Frequently asked questions
Does the integration require a core migration or replacement?
No. WIR is an external AI layer on top of the systems the insurer already runs, never in their place. The core stays as it is and remains the system of record. There is no data migration and no parallel-run of a replacement system. Integration is a scoped API project, not a platform rebuild. The layer connects through the core's APIs or an integration adapter so it reads submissions and writes structured results back to the existing core.
Does the AI layer create load for the IT team?
No. WIR is 100% external, with no load on the insurer's IT team. The integration surface stays small and standard, a connection via API or an integration adapter rather than a platform rebuild. After go-live, the layer runs as a continuous external service the IT team does not have to build, host, or maintain. Models are monitored and recalibrated by WIR as the book and risk appetite evolve, keeping engineering capacity free for other work.

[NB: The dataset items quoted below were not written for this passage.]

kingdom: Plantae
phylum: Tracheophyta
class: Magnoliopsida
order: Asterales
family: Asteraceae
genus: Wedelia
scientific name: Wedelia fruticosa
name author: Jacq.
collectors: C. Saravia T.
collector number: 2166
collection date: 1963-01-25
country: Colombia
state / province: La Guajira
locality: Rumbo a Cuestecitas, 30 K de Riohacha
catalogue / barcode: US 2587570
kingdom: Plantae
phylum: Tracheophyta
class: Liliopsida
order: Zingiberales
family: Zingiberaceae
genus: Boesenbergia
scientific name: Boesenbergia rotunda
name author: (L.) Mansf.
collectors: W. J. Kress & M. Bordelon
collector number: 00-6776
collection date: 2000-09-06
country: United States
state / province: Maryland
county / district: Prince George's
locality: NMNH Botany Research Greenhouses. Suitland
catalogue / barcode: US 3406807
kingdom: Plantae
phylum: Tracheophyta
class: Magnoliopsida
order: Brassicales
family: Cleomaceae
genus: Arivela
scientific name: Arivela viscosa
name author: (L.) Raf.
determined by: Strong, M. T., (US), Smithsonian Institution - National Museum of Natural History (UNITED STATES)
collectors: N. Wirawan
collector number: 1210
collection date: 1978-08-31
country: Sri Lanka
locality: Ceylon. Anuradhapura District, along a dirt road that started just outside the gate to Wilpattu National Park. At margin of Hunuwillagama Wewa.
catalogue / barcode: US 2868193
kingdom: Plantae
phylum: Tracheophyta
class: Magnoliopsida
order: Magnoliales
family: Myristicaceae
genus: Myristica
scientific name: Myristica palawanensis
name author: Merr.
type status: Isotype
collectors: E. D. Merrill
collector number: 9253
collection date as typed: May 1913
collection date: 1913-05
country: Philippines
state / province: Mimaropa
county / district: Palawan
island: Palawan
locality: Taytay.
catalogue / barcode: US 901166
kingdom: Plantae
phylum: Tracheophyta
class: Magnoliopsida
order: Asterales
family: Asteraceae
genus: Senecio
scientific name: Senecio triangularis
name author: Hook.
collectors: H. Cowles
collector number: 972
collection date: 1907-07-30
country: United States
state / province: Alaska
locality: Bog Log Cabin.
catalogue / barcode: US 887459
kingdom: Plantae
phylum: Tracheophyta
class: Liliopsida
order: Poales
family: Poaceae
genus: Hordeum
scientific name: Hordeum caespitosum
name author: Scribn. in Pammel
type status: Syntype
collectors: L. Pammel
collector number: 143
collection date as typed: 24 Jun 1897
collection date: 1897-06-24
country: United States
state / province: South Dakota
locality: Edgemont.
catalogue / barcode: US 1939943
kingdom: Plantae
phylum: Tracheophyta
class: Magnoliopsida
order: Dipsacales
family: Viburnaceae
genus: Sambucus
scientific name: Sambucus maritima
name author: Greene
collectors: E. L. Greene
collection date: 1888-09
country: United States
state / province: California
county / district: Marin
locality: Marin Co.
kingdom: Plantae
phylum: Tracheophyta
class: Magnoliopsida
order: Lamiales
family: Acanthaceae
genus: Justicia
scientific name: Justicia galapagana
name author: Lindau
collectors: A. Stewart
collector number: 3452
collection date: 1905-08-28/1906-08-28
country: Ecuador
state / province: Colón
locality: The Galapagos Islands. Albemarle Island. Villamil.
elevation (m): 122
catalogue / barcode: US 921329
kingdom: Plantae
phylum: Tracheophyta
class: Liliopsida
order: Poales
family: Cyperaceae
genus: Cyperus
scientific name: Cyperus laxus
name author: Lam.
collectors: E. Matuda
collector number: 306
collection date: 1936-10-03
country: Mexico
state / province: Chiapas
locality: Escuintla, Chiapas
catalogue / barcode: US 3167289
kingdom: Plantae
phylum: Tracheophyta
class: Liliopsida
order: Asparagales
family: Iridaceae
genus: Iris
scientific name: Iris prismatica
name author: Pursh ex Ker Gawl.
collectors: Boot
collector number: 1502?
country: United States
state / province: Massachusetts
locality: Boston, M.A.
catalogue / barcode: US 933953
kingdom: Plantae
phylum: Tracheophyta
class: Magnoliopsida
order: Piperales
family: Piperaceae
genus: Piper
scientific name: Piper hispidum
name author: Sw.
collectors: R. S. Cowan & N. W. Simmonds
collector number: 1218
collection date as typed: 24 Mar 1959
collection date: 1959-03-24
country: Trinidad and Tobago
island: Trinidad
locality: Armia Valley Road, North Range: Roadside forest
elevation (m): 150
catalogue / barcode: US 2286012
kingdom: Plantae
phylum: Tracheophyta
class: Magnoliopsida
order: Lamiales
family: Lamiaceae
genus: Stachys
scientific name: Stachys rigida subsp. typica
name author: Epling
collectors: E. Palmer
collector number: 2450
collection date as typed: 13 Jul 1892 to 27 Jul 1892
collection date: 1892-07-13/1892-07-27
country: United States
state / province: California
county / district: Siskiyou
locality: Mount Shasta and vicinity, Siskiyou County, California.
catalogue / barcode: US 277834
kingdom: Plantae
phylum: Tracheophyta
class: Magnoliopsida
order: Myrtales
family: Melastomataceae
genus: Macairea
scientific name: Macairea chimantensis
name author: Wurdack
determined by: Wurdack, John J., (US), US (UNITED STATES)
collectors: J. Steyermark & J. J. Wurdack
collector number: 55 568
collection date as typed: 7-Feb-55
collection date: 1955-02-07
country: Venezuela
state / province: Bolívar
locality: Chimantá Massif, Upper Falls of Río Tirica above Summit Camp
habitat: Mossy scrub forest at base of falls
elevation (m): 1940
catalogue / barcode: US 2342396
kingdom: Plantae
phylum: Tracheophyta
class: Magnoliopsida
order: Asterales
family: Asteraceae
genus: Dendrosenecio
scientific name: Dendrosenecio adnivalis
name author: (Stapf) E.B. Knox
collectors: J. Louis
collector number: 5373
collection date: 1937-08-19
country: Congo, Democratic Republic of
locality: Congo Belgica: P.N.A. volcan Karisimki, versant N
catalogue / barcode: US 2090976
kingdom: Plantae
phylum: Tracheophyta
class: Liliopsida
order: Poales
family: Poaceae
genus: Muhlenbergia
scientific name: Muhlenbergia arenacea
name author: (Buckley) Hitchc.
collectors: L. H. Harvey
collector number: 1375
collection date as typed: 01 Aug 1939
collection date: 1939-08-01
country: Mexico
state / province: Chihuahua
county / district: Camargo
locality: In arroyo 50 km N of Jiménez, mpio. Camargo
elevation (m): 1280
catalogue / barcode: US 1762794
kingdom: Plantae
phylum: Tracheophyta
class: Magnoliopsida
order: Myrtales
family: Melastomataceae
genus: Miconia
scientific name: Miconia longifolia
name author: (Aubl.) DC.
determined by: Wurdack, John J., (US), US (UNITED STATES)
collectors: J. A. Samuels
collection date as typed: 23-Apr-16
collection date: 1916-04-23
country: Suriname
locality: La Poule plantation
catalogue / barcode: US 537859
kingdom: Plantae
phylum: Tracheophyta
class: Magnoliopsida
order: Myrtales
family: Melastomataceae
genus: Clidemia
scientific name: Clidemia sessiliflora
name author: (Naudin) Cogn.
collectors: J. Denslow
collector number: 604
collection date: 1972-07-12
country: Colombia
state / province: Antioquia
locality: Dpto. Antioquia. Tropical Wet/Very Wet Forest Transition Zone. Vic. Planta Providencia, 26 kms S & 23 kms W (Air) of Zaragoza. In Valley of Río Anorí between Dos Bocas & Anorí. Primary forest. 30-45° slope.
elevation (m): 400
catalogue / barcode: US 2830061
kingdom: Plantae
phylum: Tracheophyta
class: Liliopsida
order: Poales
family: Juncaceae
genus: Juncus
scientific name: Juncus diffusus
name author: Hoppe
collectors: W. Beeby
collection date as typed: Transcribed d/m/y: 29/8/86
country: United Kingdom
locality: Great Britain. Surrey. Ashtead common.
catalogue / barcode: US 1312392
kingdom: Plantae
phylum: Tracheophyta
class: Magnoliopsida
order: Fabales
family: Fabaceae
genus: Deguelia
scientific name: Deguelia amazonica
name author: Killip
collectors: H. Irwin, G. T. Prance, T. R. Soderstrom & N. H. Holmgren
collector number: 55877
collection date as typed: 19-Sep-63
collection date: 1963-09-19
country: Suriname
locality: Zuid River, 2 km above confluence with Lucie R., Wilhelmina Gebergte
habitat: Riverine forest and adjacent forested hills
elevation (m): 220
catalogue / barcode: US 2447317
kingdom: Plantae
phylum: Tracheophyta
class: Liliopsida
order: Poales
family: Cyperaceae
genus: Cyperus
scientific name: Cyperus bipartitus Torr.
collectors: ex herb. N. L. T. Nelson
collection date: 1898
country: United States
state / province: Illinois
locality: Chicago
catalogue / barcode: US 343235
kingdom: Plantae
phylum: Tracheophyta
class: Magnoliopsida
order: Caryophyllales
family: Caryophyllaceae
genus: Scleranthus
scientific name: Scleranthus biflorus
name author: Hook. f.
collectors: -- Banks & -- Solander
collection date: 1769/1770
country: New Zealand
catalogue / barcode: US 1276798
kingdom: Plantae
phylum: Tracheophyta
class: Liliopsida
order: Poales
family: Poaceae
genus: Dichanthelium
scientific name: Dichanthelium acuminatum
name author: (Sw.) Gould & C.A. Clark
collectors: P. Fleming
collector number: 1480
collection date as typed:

Does the layer write the decision back to the policy core?
Yes. At the decision stage the layer writes the structured result back into the policy core through the core's APIs or an integration adapter. It returns the risk score, the price indication, the decision, and a full audit trail. This write-back is what distinguishes integration from replacement. The system of record stays the insurer's core. WIR is the explainable, auditable intelligence on top of it, never in its place, and every decision is LGPD compliant and encrypted at every step.
How long does the integration setup take?
Setup runs 3 to 12 months as a one-time implementation, with a fixed price, a clear scope, and KPIs agreed before start. The sequence covers scope of the chosen lines of business, API integration with the existing core, calibration to the insurer's underwriting manual and risk appetite, testing in shadow mode against real submissions, and go-live. Because there is no core migration, this avoids the multi-year timeline of a core-replacement program.
What does continuous operation look like after go-live?
After go-live the layer keeps running as continuous operation, an external service in production. Clean, in-appetite risks flow straight through, while borderline and complex risks route to underwriters with the analysis already done. WIR monitors and recalibrates the Machine Learning models as the book and risk appetite evolve, and new lines of business and submission types are added incrementally. Billing is monthly, adjusted per client, and every decision stays explainable, auditable, and LGPD compliant.